Why don’t the beneficiaries do it? Complexity is a crucial issue. Kaiser found that 30% of enrollees said the Medicare program was either “fairly difficult” or “very difficult” to understand, and these percentages were higher among Medicare beneficiaries with disabilities. Once you enroll in Medicare, you can’t afford to “set it and forget it.” If you’re not comfortable using the internet to look up plans or don’t have internet access, the PA-MEDI (formerly APPRISE) is here. PA-MEDI is administered by the Pennsylvania Department of Aging and provides free individual Medicare counseling and assistance in every state and county.

I would like to know that Medigap insurers may not have to sell you a policy if you do not purchase one the first time you are eligible. If you’re starting with Medicare Advantage and want more choices later, you can technically upgrade to Original Medicare. But you’ll likely encounter a problem that will make it impractical or impossible if you have a serious illness or pre-existing condition.

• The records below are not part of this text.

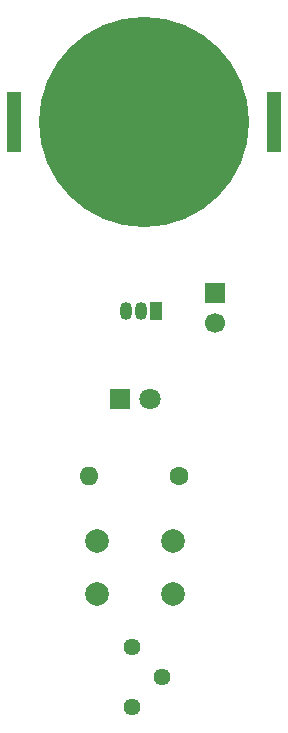
<source format=gbr>
%TF.GenerationSoftware,KiCad,Pcbnew,9.0.1*%
%TF.CreationDate,2025-04-08T16:36:56+08:00*%
%TF.ProjectId,Project2,50726f6a-6563-4743-922e-6b696361645f,rev?*%
%TF.SameCoordinates,Original*%
%TF.FileFunction,Soldermask,Bot*%
%TF.FilePolarity,Negative*%
%FSLAX46Y46*%
G04 Gerber Fmt 4.6, Leading zero omitted, Abs format (unit mm)*
G04 Created by KiCad (PCBNEW 9.0.1) date 2025-04-08 16:36:56*
%MOMM*%
%LPD*%
G01*
G04 APERTURE LIST*
%ADD10C,2.000000*%
%ADD11R,1.800000X1.800000*%
%ADD12C,1.800000*%
%ADD13C,1.440000*%
%ADD14R,1.050000X1.500000*%
%ADD15O,1.050000X1.500000*%
%ADD16R,1.700000X1.700000*%
%ADD17C,1.700000*%
%ADD18R,1.270000X5.080000*%
%ADD19C,17.800000*%
%ADD20C,1.600000*%
%ADD21O,1.600000X1.600000*%
G04 APERTURE END LIST*
D10*
%TO.C,SW1*%
X29000000Y-68000000D03*
X35500000Y-68000000D03*
X29000000Y-72500000D03*
X35500000Y-72500000D03*
%TD*%
D11*
%TO.C,D1*%
X30960000Y-56000000D03*
D12*
X33500000Y-56000000D03*
%TD*%
D13*
%TO.C,RV1*%
X31960000Y-82040000D03*
X34500000Y-79500000D03*
X31960000Y-76960000D03*
%TD*%
D14*
%TO.C,Q1*%
X34000000Y-48500000D03*
D15*
X32730000Y-48500000D03*
X31460000Y-48500000D03*
%TD*%
D16*
%TO.C,J1*%
X39000000Y-47000000D03*
D17*
X39000000Y-49540000D03*
%TD*%
D18*
%TO.C,BT1*%
X44000000Y-32500000D03*
X22030000Y-32500000D03*
D19*
X33015000Y-32500000D03*
%TD*%
D20*
%TO.C,R1*%
X36000000Y-62500000D03*
D21*
X28380000Y-62500000D03*
%TD*%
M02*

</source>
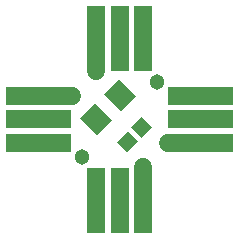
<source format=gbr>
G04 EAGLE Gerber RS-274X export*
G75*
%MOMM*%
%FSLAX34Y34*%
%LPD*%
%INSoldermask Top*%
%IPPOS*%
%AMOC8*
5,1,8,0,0,1.08239X$1,22.5*%
G01*
%ADD10C,1.303200*%
%ADD11C,1.500000*%
%ADD12R,1.609600X1.609600*%
%ADD13R,5.200000X1.500000*%
%ADD14R,1.500000X5.200000*%
%ADD15R,1.803200X2.006200*%
%ADD16C,1.422400*%
%ADD17R,1.303200X1.203200*%


D10*
X133350Y133350D03*
X69850Y69850D03*
D11*
X61020Y121600D02*
X60520Y121600D01*
D12*
X53020Y121600D03*
X33020Y121600D03*
X13020Y121600D03*
X53020Y101600D03*
X33020Y101600D03*
X13020Y101600D03*
X53020Y81600D03*
X33020Y81600D03*
X13020Y81600D03*
D13*
X33020Y121600D03*
X33020Y101600D03*
X33020Y81600D03*
D11*
X142180Y81600D02*
X142680Y81600D01*
D12*
X150180Y81600D03*
X170180Y81600D03*
X190180Y81600D03*
X150180Y101600D03*
X170180Y101600D03*
X190180Y101600D03*
X150180Y121600D03*
X170180Y121600D03*
X190180Y121600D03*
D13*
X170180Y81600D03*
X170180Y101600D03*
X170180Y121600D03*
D11*
X121600Y61020D02*
X121600Y60520D01*
D12*
X121600Y53020D03*
X121600Y33020D03*
X121600Y13020D03*
X101600Y53020D03*
X101600Y33020D03*
X101600Y13020D03*
X81600Y53020D03*
X81600Y33020D03*
X81600Y13020D03*
D14*
X81600Y33020D03*
X101600Y33020D03*
X121600Y33020D03*
D11*
X81600Y142180D02*
X81600Y142680D01*
D12*
X81600Y150180D03*
X81600Y170180D03*
X81600Y190180D03*
X101600Y150180D03*
X101600Y170180D03*
X101600Y190180D03*
X121600Y150180D03*
X121600Y170180D03*
X121600Y190180D03*
D14*
X121600Y170180D03*
X101600Y170180D03*
X81600Y170180D03*
D15*
G36*
X94853Y100988D02*
X82102Y88237D01*
X67917Y102422D01*
X80668Y115173D01*
X94853Y100988D01*
G37*
G36*
X114963Y121098D02*
X102212Y108347D01*
X88027Y122532D01*
X100778Y135283D01*
X114963Y121098D01*
G37*
D16*
X82460Y102780D03*
X100420Y120740D03*
D17*
G36*
X111449Y94557D02*
X120663Y103771D01*
X129171Y95263D01*
X119957Y86049D01*
X111449Y94557D01*
G37*
G36*
X99429Y82537D02*
X108643Y91751D01*
X117151Y83243D01*
X107937Y74029D01*
X99429Y82537D01*
G37*
M02*

</source>
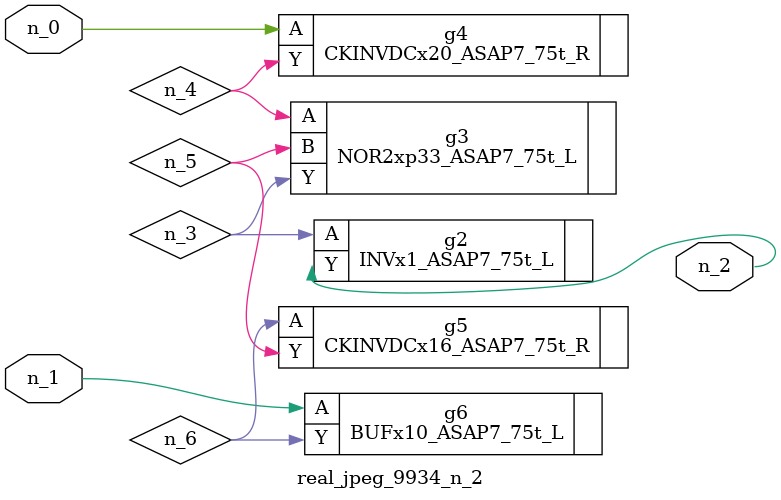
<source format=v>
module real_jpeg_9934_n_2 (n_1, n_0, n_2);

input n_1;
input n_0;

output n_2;

wire n_5;
wire n_4;
wire n_6;
wire n_3;

CKINVDCx20_ASAP7_75t_R g4 ( 
.A(n_0),
.Y(n_4)
);

BUFx10_ASAP7_75t_L g6 ( 
.A(n_1),
.Y(n_6)
);

INVx1_ASAP7_75t_L g2 ( 
.A(n_3),
.Y(n_2)
);

NOR2xp33_ASAP7_75t_L g3 ( 
.A(n_4),
.B(n_5),
.Y(n_3)
);

CKINVDCx16_ASAP7_75t_R g5 ( 
.A(n_6),
.Y(n_5)
);


endmodule
</source>
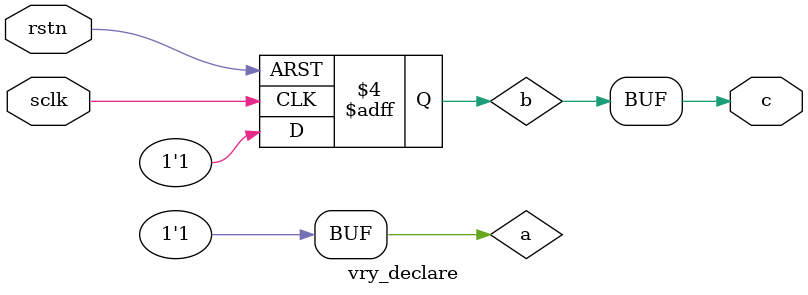
<source format=v>
`timescale 1ns / 1ps


module vry_declare(
	input		rstn,
	input		sclk,
	(* mark_debug="true" *)output		c
);


reg		a = 1'b1;
reg		b;

assign c = b;

always @ (posedge sclk or negedge rstn) begin
	if(rstn == 1'b0) begin 
		b = 1'b0;
	end 
	else begin
		b = a;
	end 	
end 
    

endmodule

</source>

The best time to purchase a Medigap policy is during your six-month Medigap open enrollment period. This is when you usually get better prices and more font choices. You can buy any Medigap policy sold in your state during this time, even if you have medical conditions. The period automatically begins the first month you receive Medicare Part B and are age 65 or older. It cannot be modified or repeated. After this enrollment period, you may not be able to purchase a Medigap policy, or if you are able to purchase one, it may cost more due to past or present health issues.